Sep 19, 2011

GOP demands benefits for the military be on chopping block

Cutting through it

Military pensions and health care for active and retired troops cost the government about $100 billion a year to the disapproval of Republicans; GOP wants pensions and health care on the chopping budget block. Modernizing the Military Retirement System privatization plan in the news again.

As President Obama in August pledged to protect Veterans programs from budget cuts, the GOP in Congress and bureaucrats in the DoD are still pushing for cuts in pensions and health care for active and retired troops.

News of a radical overhaul of the Military Retirement system being in the works; with the anti-public language of GOP, first broken by CBS News, was followed by assurances by President Obama days later to protect veterans programs.

A New York Times follow-up piece today coded the political support for the pensions and health care cuts as existing in "Washington" and "Congress" though the only calls for cuts are coming from bureaucrats, thinktanks and Republicans, under the cloud of the Super Committee that the Times piece claims would force a deep cuts in pensions and health care. Wrong.

Actually, deep cuts in the Pentagon budget can be achieved by halting military adventurism and wars of choice over the world that dwarf the costs of pensions and health care of the people who fight these wars, based on lies and pushed by GOP chicken hawks and too many cowardly Democrats.

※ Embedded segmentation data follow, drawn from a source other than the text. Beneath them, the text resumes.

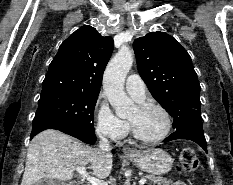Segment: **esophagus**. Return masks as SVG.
I'll use <instances>...</instances> for the list:
<instances>
[{"label": "esophagus", "mask_w": 233, "mask_h": 185, "mask_svg": "<svg viewBox=\"0 0 233 185\" xmlns=\"http://www.w3.org/2000/svg\"><path fill=\"white\" fill-rule=\"evenodd\" d=\"M124 153L125 154H133V150L132 149H129V148H126V149H124Z\"/></svg>", "instance_id": "esophagus-1"}]
</instances>
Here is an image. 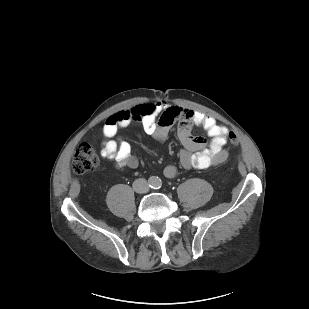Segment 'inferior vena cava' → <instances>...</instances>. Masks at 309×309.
I'll return each mask as SVG.
<instances>
[{
  "mask_svg": "<svg viewBox=\"0 0 309 309\" xmlns=\"http://www.w3.org/2000/svg\"><path fill=\"white\" fill-rule=\"evenodd\" d=\"M133 189L137 193H147L149 191L148 182L144 178L136 179L133 182Z\"/></svg>",
  "mask_w": 309,
  "mask_h": 309,
  "instance_id": "inferior-vena-cava-1",
  "label": "inferior vena cava"
}]
</instances>
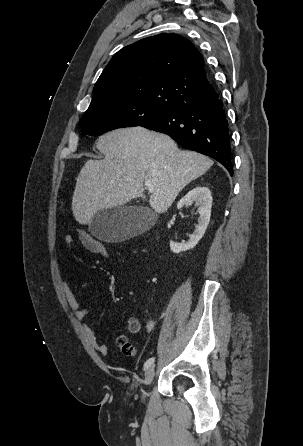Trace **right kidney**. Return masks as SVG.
<instances>
[{"label": "right kidney", "mask_w": 303, "mask_h": 446, "mask_svg": "<svg viewBox=\"0 0 303 446\" xmlns=\"http://www.w3.org/2000/svg\"><path fill=\"white\" fill-rule=\"evenodd\" d=\"M192 202H195L196 206H198V212L200 214L198 226L194 233L190 235L189 241L182 243L170 241V249L176 254L194 248L203 237L210 221L212 206L210 190L205 186L195 187L181 198L177 204V208L181 209L183 206L189 205Z\"/></svg>", "instance_id": "1"}]
</instances>
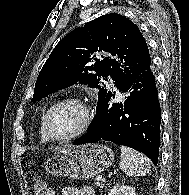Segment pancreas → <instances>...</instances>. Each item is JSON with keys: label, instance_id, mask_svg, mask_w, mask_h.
Here are the masks:
<instances>
[{"label": "pancreas", "instance_id": "cf45deb5", "mask_svg": "<svg viewBox=\"0 0 189 195\" xmlns=\"http://www.w3.org/2000/svg\"><path fill=\"white\" fill-rule=\"evenodd\" d=\"M96 185H97L98 187H103V185H102V184H99V183H96Z\"/></svg>", "mask_w": 189, "mask_h": 195}]
</instances>
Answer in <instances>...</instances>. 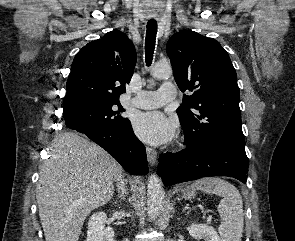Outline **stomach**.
Wrapping results in <instances>:
<instances>
[{"instance_id":"stomach-1","label":"stomach","mask_w":295,"mask_h":241,"mask_svg":"<svg viewBox=\"0 0 295 241\" xmlns=\"http://www.w3.org/2000/svg\"><path fill=\"white\" fill-rule=\"evenodd\" d=\"M181 194L183 198L190 200L195 197L196 191L189 186H185L181 189Z\"/></svg>"}]
</instances>
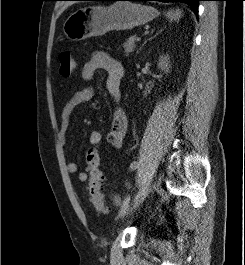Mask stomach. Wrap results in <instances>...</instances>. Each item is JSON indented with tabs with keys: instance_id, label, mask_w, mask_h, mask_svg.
Returning a JSON list of instances; mask_svg holds the SVG:
<instances>
[{
	"instance_id": "obj_1",
	"label": "stomach",
	"mask_w": 245,
	"mask_h": 265,
	"mask_svg": "<svg viewBox=\"0 0 245 265\" xmlns=\"http://www.w3.org/2000/svg\"><path fill=\"white\" fill-rule=\"evenodd\" d=\"M158 11L147 5L116 2L110 6H87L70 14L63 25L66 37L80 41L112 30H130L153 20Z\"/></svg>"
}]
</instances>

Questions remains: Will President Obama, putting aside his vague assurance made in August, make specific commitments to our serving troops, Marines and veterans that pensions and health care cuts are OFF the table.

As suggested here before and above, President Obama ought to take this Modernizing the Military Retirement System privatization plan and very publicly gives it the Deep Six.

One propaganda arm of the Pentagon, American Forces Press Service, knocked the CBS report down in August. The Times report today quotes Defense Secretary Leon E. Panetta saying recently: "We’ve got to put everything on the table."

No, you don't. Mr. Secretary. Another question is whether the president will straighten out his secretary of defense.